+++ SUPPLIED ENTRIES +++

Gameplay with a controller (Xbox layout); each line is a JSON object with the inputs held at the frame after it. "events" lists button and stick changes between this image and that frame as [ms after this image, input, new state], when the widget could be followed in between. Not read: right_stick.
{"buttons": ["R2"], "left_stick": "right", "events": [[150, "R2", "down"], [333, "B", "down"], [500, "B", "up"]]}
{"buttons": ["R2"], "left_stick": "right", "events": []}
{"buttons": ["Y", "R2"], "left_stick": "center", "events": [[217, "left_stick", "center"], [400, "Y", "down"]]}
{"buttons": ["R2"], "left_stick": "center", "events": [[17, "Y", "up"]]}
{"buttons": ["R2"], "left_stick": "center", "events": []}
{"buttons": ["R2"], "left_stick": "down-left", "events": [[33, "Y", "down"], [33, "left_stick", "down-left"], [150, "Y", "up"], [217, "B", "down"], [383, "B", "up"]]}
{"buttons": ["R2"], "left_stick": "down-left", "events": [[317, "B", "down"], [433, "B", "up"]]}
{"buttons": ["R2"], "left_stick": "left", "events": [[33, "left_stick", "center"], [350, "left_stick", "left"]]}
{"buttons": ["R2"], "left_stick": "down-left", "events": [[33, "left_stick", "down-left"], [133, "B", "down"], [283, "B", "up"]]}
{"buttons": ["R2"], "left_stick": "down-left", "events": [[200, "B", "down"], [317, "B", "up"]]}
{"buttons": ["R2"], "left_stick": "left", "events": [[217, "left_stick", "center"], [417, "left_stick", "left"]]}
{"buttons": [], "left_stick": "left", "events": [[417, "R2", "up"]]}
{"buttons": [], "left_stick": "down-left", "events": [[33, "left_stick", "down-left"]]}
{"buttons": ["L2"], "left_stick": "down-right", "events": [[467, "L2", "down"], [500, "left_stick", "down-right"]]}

+++

TASK TO COMPLETE: Lines holding the word "down" in the entries above are the ones to pull out. Copy them all.

WORKED SOLUTION:
{"buttons": ["R2"], "left_stick": "right", "events": [[150, "R2", "down"], [333, "B", "down"], [500, "B", "up"]]}
{"buttons": ["Y", "R2"], "left_stick": "center", "events": [[217, "left_stick", "center"], [400, "Y", "down"]]}
{"buttons": ["R2"], "left_stick": "down-left", "events": [[33, "Y", "down"], [33, "left_stick", "down-left"], [150, "Y", "up"], [217, "B", "down"], [383, "B", "up"]]}
{"buttons": ["R2"], "left_stick": "down-left", "events": [[317, "B", "down"], [433, "B", "up"]]}
{"buttons": ["R2"], "left_stick": "down-left", "events": [[33, "left_stick", "down-left"], [133, "B", "down"], [283, "B", "up"]]}
{"buttons": ["R2"], "left_stick": "down-left", "events": [[200, "B", "down"], [317, "B", "up"]]}
{"buttons": [], "left_stick": "down-left", "events": [[33, "left_stick", "down-left"]]}
{"buttons": ["L2"], "left_stick": "down-right", "events": [[467, "L2", "down"], [500, "left_stick", "down-right"]]}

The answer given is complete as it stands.